フリーランスが住所変更した場合の振替納税の取扱いをまとめました。

本記事で分かること!
  • フリーランスが住所変更した場合の取扱いがわかる
  • 2020年度税制改正である、振替納税の簡素化についてわかる

目次

1. まとめ

結論から先に申し上げますと、フリーランスの方が住所変更した場合の振替納税のポイントは以下のとおりとなります。

  • 振替納税とは、フリーランス自身の名義の預貯金口座からの口座引落しにて、国税を納付する手続
  • フリーランスが住む場所(≒納税地)を異動した場合、異動届出書の提出が必要
  • 従来、振替納税を選択しているフリーランスが納税地を変更した場合、変更後の税務署に新たに口座振替依頼書を提出する必要があった
  • 2021年1月1日以降、異動届出書に振替納税に関する事項について、チェックをして、提出すれば、振替納税の変更が納税地の異動とあわせて行われることとなった

2. 振替納税とは

振替納税とは、フリーランス自身の名義の預貯金口座からの口座引落しにて、国税を納付する手続です。

事前に税務署又は金融機関へ専用の依頼書を紙で提出する又はe-Taxにて依頼書を提出する必要があります。

振替納税は、利用可能額に制限はないものの、申告期限までに申告書を提出した場合に限り利用できるようですので、期限後の場合、利用できないという点で使い勝手が悪いかもしれません。
また、振替納税の対象税目が、申告所得税等(源泉税は含まれない)及び消費税等のため、その他税金の納付は別途手続が必要となります。

フリーランスのベストな納付方法については、以下の別記事でまとめておりますので、ご参考ください。
https://loki-tax.com/method-of-tax-payment-for-self-employed/

3. 納税地の異動

フリーランスが住む場所(≒納税地)を異動した場合、各種手続きが必要となります。

納税地の異動があった場合は、「遅滞なく」異動届出書を提出する必要がございます。(「遅滞なく」とは、言葉のとおりですが、遅れていたとしても特に罰則規定はないようです。)

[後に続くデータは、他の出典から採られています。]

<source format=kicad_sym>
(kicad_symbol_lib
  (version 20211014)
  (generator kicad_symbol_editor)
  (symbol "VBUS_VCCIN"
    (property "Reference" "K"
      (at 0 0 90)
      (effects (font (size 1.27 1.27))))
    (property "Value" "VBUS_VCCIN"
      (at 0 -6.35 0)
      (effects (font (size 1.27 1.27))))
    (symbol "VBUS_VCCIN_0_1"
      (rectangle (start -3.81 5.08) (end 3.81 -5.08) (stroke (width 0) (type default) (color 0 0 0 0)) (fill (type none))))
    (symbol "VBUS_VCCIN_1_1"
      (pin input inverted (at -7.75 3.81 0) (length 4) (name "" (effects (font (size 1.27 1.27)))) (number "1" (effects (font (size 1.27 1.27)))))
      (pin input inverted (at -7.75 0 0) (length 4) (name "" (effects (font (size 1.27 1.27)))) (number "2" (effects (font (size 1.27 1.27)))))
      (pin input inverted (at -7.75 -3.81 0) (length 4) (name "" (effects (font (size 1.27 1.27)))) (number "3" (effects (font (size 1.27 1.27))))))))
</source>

異動届出書のフォーマットは下記国税庁HPをご参考ください。

国税庁HP:https://www.nta.go.jp/taxes/tetsuzuki/shinsei/annai/shinkoku/annai/06.htm

4. 振替納税の変更手続き

従来、振替納税を選択しているフリーランスの方が納税地を変更した場合、変更後の税務署に新たに口座振替依頼書を提出する必要がございましたが、2020年度税制改正により当該手続きの簡素化が図られました。

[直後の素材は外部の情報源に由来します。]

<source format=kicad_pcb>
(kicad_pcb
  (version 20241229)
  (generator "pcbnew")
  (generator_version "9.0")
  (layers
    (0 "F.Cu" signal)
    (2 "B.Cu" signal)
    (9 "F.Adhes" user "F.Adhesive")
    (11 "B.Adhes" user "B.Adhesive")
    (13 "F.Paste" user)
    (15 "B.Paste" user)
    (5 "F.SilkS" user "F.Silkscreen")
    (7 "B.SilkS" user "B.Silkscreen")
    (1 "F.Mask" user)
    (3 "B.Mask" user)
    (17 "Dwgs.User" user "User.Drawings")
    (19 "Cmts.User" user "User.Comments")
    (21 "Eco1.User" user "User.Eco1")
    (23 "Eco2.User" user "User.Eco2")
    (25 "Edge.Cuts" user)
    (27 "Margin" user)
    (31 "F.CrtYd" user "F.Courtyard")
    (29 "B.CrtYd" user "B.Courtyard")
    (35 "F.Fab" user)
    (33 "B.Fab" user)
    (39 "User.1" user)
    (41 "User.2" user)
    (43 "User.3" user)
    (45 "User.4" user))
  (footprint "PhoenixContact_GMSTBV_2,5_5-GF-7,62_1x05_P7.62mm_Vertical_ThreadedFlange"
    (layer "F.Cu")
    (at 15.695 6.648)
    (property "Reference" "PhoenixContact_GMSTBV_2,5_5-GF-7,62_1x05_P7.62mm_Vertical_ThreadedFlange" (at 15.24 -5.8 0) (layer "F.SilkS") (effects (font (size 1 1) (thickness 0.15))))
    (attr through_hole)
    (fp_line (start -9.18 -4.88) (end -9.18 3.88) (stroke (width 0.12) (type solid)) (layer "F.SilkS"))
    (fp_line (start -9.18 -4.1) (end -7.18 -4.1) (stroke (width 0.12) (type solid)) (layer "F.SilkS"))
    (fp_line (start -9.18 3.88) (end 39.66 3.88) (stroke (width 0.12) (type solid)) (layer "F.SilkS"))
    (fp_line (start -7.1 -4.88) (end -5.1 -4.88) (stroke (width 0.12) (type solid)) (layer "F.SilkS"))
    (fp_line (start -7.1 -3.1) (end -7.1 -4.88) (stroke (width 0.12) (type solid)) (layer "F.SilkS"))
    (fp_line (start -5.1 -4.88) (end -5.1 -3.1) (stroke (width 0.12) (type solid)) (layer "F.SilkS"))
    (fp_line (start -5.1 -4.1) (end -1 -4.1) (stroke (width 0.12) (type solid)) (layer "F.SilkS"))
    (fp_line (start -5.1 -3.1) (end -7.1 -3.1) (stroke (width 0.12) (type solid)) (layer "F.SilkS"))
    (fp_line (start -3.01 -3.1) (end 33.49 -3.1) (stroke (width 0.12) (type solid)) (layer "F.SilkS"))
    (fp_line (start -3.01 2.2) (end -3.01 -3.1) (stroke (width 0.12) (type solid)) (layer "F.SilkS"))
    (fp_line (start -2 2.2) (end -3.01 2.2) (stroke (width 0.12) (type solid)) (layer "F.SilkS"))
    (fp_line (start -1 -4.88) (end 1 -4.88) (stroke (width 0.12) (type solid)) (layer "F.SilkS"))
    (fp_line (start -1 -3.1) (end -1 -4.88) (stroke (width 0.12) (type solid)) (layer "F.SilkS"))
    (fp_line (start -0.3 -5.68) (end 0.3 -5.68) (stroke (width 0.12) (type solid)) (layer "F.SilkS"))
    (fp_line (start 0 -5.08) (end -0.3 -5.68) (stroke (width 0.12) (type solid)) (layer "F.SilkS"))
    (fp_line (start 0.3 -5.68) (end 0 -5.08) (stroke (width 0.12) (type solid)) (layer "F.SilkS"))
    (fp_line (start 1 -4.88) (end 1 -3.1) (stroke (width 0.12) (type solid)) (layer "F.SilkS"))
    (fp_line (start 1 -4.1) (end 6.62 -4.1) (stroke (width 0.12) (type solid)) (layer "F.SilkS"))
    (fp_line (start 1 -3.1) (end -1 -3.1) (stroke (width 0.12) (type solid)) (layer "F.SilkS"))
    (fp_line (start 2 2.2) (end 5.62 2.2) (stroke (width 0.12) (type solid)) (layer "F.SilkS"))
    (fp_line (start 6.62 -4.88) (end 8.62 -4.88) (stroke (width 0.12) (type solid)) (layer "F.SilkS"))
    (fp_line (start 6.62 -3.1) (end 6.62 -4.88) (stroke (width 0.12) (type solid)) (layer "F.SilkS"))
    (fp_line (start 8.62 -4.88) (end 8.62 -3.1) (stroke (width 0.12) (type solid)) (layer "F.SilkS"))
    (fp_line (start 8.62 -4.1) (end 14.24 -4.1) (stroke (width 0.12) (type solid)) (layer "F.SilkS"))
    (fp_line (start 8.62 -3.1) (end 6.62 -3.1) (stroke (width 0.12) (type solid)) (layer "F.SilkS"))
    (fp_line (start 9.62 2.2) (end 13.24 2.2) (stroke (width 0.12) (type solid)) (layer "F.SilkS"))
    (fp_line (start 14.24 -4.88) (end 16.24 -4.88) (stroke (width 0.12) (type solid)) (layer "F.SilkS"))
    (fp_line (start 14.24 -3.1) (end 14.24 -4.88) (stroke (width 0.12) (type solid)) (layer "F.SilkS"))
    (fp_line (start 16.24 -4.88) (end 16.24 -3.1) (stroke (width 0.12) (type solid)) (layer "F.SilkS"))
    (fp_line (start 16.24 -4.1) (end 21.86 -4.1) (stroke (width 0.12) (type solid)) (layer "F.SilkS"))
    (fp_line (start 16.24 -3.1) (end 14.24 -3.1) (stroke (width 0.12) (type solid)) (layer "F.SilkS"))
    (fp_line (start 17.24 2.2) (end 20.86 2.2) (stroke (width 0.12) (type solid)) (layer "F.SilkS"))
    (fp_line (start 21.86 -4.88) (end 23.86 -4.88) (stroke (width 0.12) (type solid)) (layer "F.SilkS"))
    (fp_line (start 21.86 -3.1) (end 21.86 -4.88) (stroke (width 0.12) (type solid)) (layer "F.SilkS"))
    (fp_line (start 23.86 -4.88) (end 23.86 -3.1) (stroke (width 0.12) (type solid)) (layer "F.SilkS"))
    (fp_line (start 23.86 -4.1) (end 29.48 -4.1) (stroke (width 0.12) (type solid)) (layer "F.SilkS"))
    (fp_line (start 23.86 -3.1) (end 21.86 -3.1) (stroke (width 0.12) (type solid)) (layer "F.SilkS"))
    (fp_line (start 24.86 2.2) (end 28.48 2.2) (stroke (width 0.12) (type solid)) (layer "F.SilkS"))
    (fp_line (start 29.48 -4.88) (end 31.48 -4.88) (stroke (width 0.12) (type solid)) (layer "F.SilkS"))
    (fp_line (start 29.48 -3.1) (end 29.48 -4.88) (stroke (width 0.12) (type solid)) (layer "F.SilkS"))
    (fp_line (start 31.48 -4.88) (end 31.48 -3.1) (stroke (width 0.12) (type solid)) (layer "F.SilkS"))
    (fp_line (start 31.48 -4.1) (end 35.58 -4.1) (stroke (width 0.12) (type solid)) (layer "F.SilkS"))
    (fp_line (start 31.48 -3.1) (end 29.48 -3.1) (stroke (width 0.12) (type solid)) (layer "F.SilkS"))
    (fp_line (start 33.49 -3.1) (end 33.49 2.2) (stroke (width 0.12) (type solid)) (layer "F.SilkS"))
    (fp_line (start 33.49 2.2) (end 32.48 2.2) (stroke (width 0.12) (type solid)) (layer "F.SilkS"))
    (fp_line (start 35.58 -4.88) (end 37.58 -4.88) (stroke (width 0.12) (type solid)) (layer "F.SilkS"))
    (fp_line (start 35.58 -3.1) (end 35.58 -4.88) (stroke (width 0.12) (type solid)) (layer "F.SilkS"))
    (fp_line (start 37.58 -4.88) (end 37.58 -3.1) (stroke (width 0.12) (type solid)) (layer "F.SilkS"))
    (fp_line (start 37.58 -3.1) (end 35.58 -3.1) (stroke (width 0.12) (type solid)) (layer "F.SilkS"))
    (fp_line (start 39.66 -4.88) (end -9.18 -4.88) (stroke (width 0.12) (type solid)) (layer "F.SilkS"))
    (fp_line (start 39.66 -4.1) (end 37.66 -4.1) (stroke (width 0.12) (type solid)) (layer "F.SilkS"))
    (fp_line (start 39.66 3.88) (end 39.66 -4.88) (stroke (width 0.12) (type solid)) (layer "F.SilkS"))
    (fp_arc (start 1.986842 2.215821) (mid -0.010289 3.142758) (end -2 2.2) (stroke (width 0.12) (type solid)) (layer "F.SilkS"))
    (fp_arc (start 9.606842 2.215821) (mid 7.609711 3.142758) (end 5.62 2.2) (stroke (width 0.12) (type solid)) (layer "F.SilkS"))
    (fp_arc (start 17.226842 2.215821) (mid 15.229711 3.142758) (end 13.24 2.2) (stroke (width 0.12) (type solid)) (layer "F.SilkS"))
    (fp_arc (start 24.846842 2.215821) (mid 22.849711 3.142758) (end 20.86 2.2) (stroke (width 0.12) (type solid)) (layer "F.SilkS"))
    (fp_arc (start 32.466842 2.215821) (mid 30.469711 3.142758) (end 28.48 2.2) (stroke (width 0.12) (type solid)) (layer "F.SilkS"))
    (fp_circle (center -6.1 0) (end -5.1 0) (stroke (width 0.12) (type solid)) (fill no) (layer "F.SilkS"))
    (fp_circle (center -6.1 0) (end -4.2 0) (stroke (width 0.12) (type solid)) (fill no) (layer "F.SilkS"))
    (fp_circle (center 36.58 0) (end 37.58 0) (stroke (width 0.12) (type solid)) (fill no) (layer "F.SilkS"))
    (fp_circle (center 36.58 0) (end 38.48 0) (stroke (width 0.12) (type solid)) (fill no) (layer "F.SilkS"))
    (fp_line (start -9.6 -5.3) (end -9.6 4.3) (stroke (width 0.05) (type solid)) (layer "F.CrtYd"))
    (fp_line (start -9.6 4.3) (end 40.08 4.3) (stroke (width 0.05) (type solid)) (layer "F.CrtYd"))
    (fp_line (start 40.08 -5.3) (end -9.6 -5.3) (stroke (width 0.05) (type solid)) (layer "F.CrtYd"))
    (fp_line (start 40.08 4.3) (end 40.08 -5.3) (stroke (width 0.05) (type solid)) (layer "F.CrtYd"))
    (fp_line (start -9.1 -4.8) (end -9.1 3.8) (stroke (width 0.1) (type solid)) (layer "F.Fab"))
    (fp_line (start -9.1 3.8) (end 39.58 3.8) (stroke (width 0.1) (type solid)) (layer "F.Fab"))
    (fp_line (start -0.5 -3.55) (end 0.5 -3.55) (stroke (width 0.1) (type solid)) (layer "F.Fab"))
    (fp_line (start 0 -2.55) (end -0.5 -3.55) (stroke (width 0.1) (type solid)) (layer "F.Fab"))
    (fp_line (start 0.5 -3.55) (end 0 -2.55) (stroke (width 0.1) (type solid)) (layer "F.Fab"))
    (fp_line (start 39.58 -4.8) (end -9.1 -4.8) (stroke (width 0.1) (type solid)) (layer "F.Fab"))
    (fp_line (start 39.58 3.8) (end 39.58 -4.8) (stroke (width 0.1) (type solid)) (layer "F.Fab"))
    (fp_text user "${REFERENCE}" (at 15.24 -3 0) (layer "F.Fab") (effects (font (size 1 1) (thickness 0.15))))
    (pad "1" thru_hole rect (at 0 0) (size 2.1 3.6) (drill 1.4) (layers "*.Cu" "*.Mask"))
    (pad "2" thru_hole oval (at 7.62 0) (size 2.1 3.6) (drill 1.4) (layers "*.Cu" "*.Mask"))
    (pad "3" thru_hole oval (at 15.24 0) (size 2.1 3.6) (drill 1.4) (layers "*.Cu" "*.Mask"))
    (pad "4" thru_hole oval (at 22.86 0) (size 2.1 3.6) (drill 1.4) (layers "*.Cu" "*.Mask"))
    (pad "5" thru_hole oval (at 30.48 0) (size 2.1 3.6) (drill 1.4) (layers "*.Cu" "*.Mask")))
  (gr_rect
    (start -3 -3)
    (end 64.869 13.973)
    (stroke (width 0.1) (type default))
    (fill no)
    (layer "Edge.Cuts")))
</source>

それは、納税地の異動届出書を作成する際に、振替納税に関する事項について、「振替納税を引き続き希望する。」という欄で、「はい」を選択して、提出すれば、振替納税の変更が納税地の異動とあわせて行われることとなりました。

従来は、わざわざ口座振替依頼書を別途作成し提出していたため、かなり簡素化されたと考えられます。

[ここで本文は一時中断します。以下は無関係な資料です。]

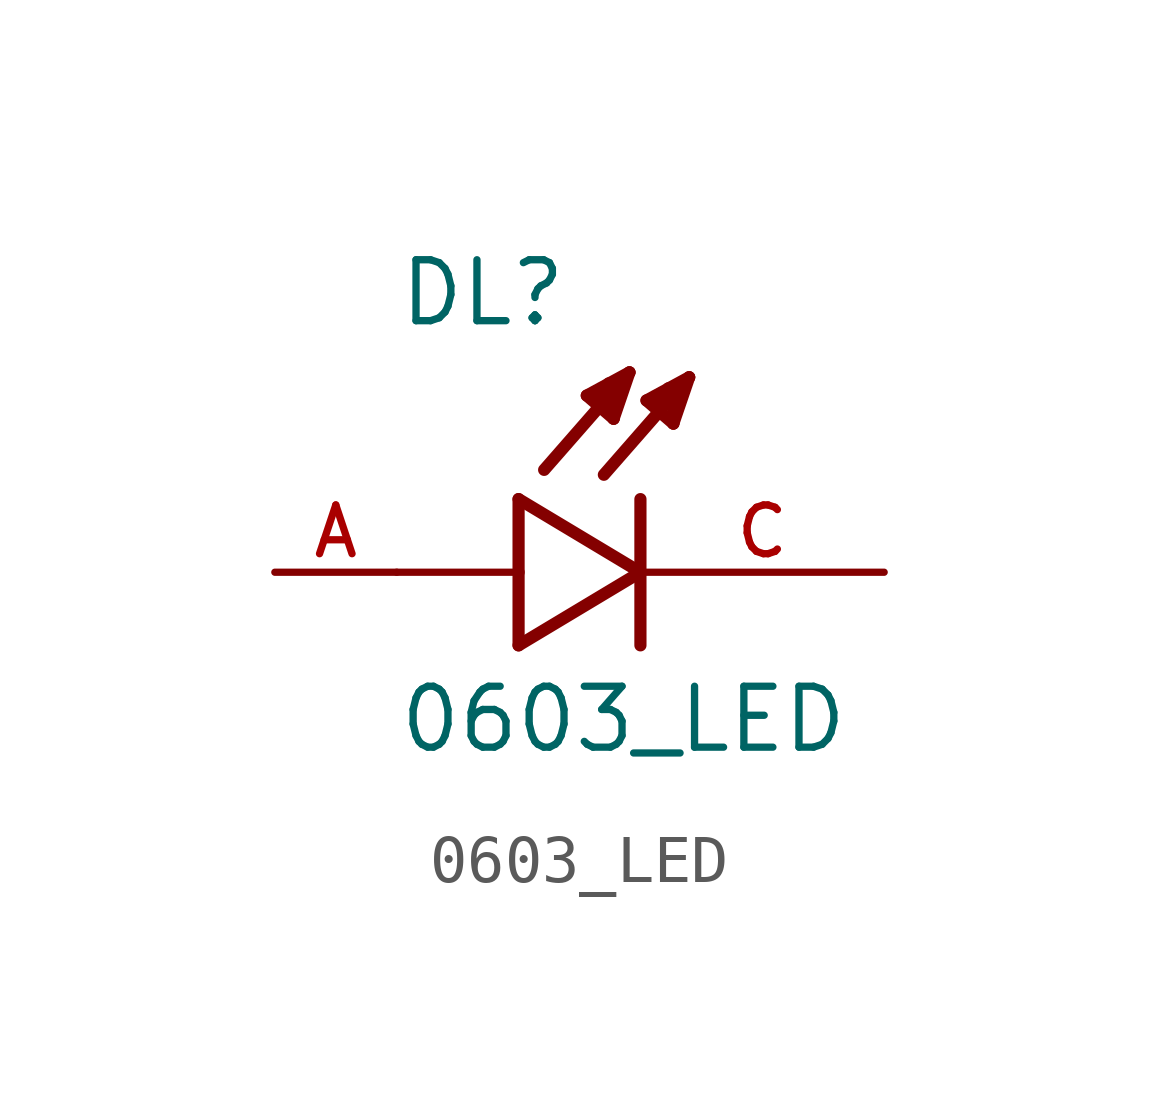
<source format=kicad_sym>
(kicad_symbol_lib
  (version 20220914)
  (generator kicad_symbol_editor)
  (symbol "0603_LED"
    (pin_names
      (offset 1.016))
    (property "Reference" "DL"
      (at -5.08 5.08 0)
      (effects (font (size 1.27 1.27)) (justify left bottom)))
    (property "Value" "0603_LED"
      (at -5.08 -3.81 0)
      (effects (font (size 1.27 1.27)) (justify left bottom)))
    (symbol "0603_LED_0_0"
      (polyline (pts (xy -2.54 -1.524) (xy 0 0)) (stroke (width 0.254) (type default)) (fill (type none)))
      (polyline (pts (xy -2.54 0) (xy -5.08 0)) (stroke (width 0.152) (type default)) (fill (type none)))
      (polyline (pts (xy -2.54 0) (xy -2.54 -1.524)) (stroke (width 0.254) (type default)) (fill (type none)))
      (polyline (pts (xy -2.54 1.524) (xy -2.54 0)) (stroke (width 0.254) (type default)) (fill (type none)))
      (polyline (pts (xy -1.118 3.683) (xy -0.229 4.166)) (stroke (width 0.254) (type default)) (fill (type none)))
      (polyline (pts (xy -0.94 3.607) (xy -0.711 3.759)) (stroke (width 0.254) (type default)) (fill (type none)))
      (polyline (pts (xy -0.559 3.2) (xy -1.118 3.683)) (stroke (width 0.254) (type default)) (fill (type none)))
      (polyline (pts (xy -0.559 3.2) (xy -0.533 3.937)) (stroke (width 0.254) (type default)) (fill (type none)))
      (polyline (pts (xy -0.533 3.937) (xy -0.66 3.937)) (stroke (width 0.254) (type default)) (fill (type none)))
      (polyline (pts (xy -0.229 4.166) (xy -2.007 2.134)) (stroke (width 0.254) (type default)) (fill (type none)))
      (polyline (pts (xy -0.229 4.166) (xy -0.559 3.2)) (stroke (width 0.254) (type default)) (fill (type none)))
      (polyline (pts (xy 0 0) (xy -2.54 1.524)) (stroke (width 0.254) (type default)) (fill (type none)))
      (polyline (pts (xy 0 1.524) (xy 0 -1.524)) (stroke (width 0.254) (type default)) (fill (type none)))
      (polyline (pts (xy 0.127 3.581) (xy 1.016 4.064)) (stroke (width 0.254) (type default)) (fill (type none)))
      (polyline (pts (xy 0.305 3.505) (xy 0.533 3.658)) (stroke (width 0.254) (type default)) (fill (type none)))
      (polyline (pts (xy 0.686 3.099) (xy 0.127 3.581)) (stroke (width 0.254) (type default)) (fill (type none)))
      (polyline (pts (xy 0.686 3.099) (xy 0.711 3.835)) (stroke (width 0.254) (type default)) (fill (type none)))
      (polyline (pts (xy 0.711 3.835) (xy 0.584 3.835)) (stroke (width 0.254) (type default)) (fill (type none)))
      (polyline (pts (xy 1.016 4.064) (xy -0.762 2.032)) (stroke (width 0.254) (type default)) (fill (type none)))
      (polyline (pts (xy 1.016 4.064) (xy 0.686 3.099)) (stroke (width 0.254) (type default)) (fill (type none)))
      (pin passive line (at -7.62 0 0) (length 2.54) (name "~" (effects (font (size 1.016 1.016)))) (number "A" (effects (font (size 1.016 1.016)))))
      (pin passive line (at 5.08 0 180) (length 5.08) (name "~" (effects (font (size 1.016 1.016)))) (number "C" (effects (font (size 1.016 1.016))))))))
</source>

また、従来からの取扱いは現行も生きておりますので、現在は、従来からの方法と簡素化の方法のいずれの方法も認められております。

なお、簡素化の方法は、2021年1月1日以後に提出する納税地の異動届出書等について実施されることとなっております。

今後、納税地の異動を検討されており、振替納税を選択している方は、簡素化された方法を選択されることをお勧め致します。

以上、となります。
本記事が皆様にとって有益であれば何よりでございます。

ご拝読ありがとうございました。

※本記事の内容は、公開時(上記をご確認ください)の法令等に基づくものですので、ご留意ください。